## Tarefas a realizar
a – Indique se cada uma das afirmações seguintes está de acordo com o texto da página, respondendo sim ou não e citando as palavras decisivas do texto: (i) o tribunal deve apreciar todos os fundamentos invocados pelas partes; (ii) as conclusões do recurso delimitam o respetivo objeto; (iii) a obra citada foi publicada pela Coimbra Editora em 1984.
b – Segundo o texto da página, em que página da obra citada se encontra a passagem transcrita?
c – Prossiga o texto da página a partir do ponto em que termina.

Antes de mais, é de salientar a doutrina do saudoso PROFESSOR JOSÉ ALBERTO DOS REIS de que “quando as partes põem ao tribunal determinada questão, socorrem-se, a cada passo, de várias razões ou fundamentos para fazer valer o seu ponto de vista; o que importa é que o tribunal decida a questão posta; não lhe incumbe apreciar todos os fundamentos ou razões em que elas se apoiam para sustentar a sua pretensão” (in CÓDIGO DE PROCESSO CIVIL ANOTADO, Volume V – Artigos 658.º a 720.º (Reimpressão), Coimbra Editora, 1984, pág. 143).

Conforme resulta do disposto nos artºs 563º/2, 567º e 589º/3 do CPC, ex vi do artº 1º do CPAC, são as conclusões do recurso que delimitam o seu objecto, salvas as questões cuja decisão esteja prejudicada pela solução dada a outras e as que sejam de conhecimento oficioso.

(Registos extraídos)
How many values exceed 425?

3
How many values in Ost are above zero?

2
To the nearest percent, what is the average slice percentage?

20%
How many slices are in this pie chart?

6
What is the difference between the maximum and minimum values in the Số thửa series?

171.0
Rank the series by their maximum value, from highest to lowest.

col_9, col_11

---

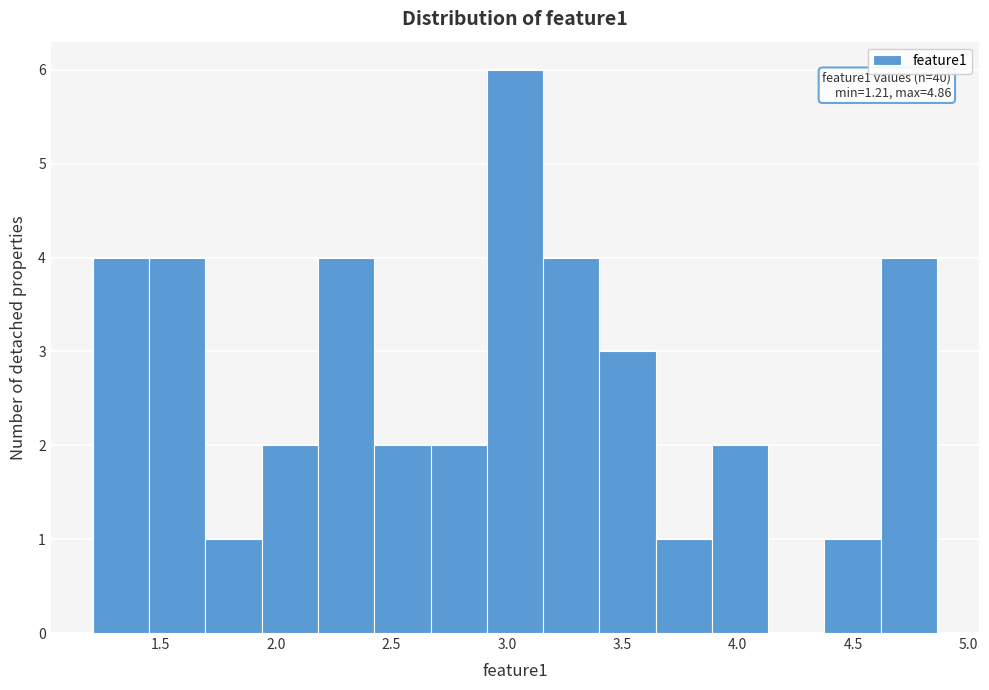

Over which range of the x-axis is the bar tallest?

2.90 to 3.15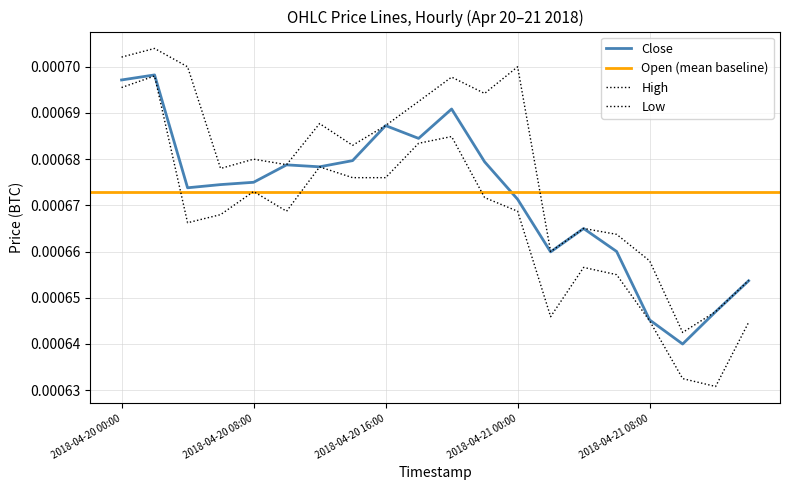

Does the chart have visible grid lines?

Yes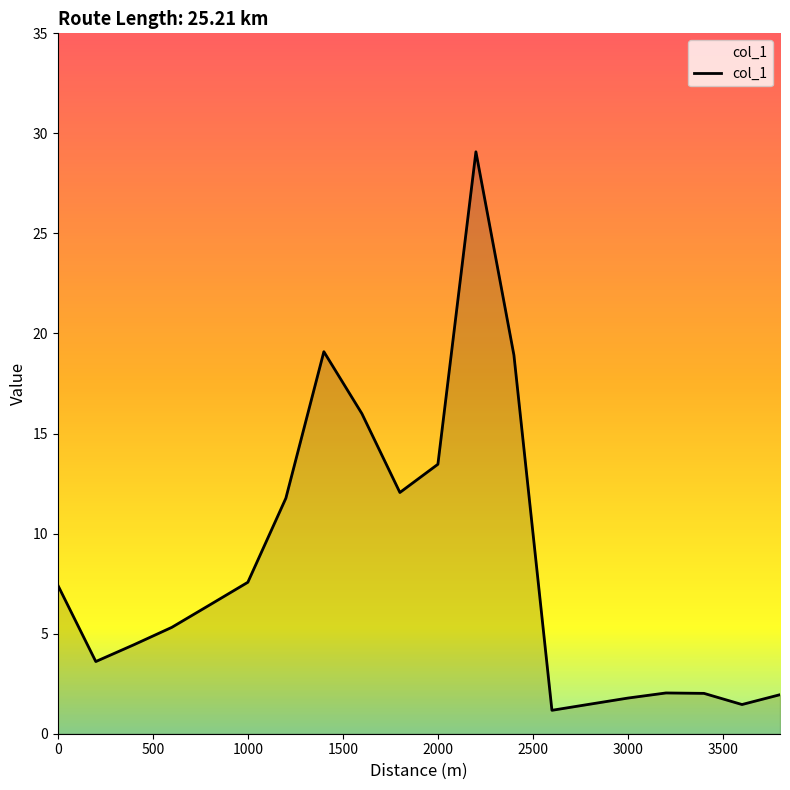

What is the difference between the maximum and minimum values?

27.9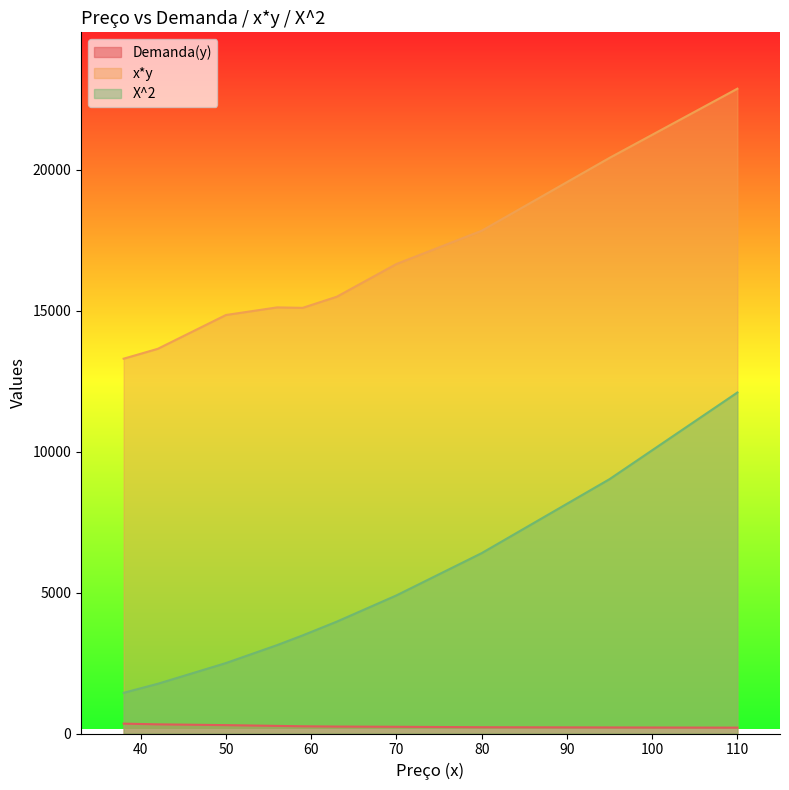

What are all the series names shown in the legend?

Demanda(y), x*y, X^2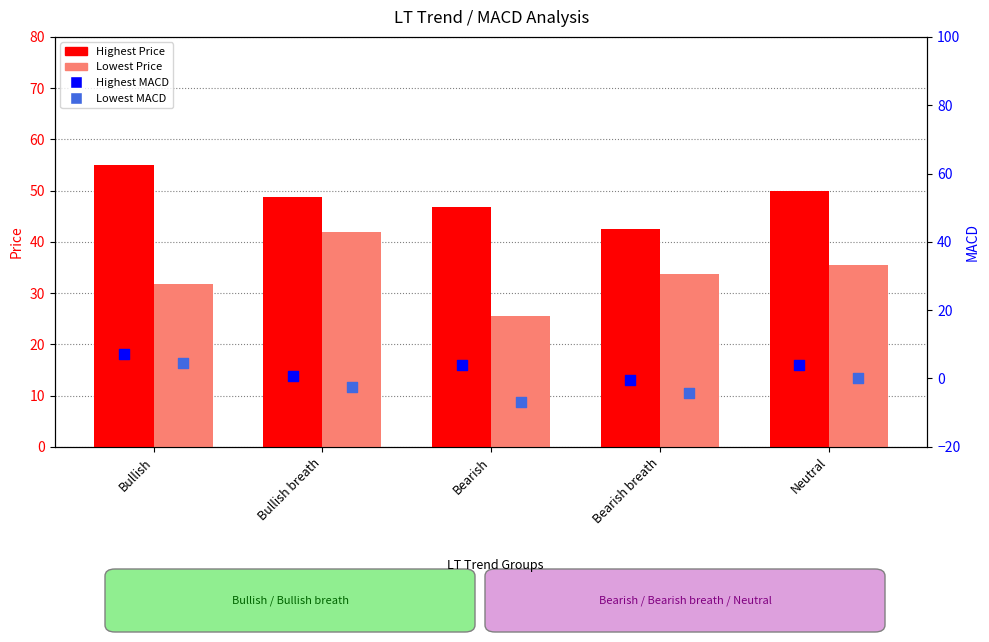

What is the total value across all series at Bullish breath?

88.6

## Respostas
a –
(i) Não: "não lhe incumbe apreciar todos os fundamentos ou razões em que elas se apoiam para sustentar a sua pretensão".
(ii) Sim: "são as conclusões do recurso que delimitam o seu objecto".
(iii) Sim: "Coimbra Editora, 1984".

b – Na página 143.

c –
Em face das conclusões na petição do recurso, a única questão colocada pelo recorrente consiste no vício que imputou ao acto recorrido da falta absoluta de fundamentação.

E acumulou na petição de recurso o pedido de deferimento de aposentação compulsiva, no caso da procedência do recurso.

Então vejamos.

É verdade que nos termos do disposto no artº 24º/1º-a) do CPAC, qualquer que seja o tribunal competente, pode cumular-se no recurso contencioso o pedido de determinação da prática de acto administrativo legalmente devido quando, em vez do acto anulado ou declarado nulo ou juridicamente inexistente, devesse ter sido praticado um outro acto administrativo de conteúdo vinculado.

Todavia, o pedido de deferimento de aposentação compulsiva, é de logo liminarmente rejeitar, uma vez que face ao disposto no artº 300º/7 do Estatuto dos Militarizados das Forças de Segurança de Macau, o acto administrativo que autoriza a conversão da pena de demissão na pena de aposentação compulsiva dificilmente pode ser considerado um acto de conteúdo vinculado, antes pelo contrário, um acto a praticar no exercício do poder discricionário.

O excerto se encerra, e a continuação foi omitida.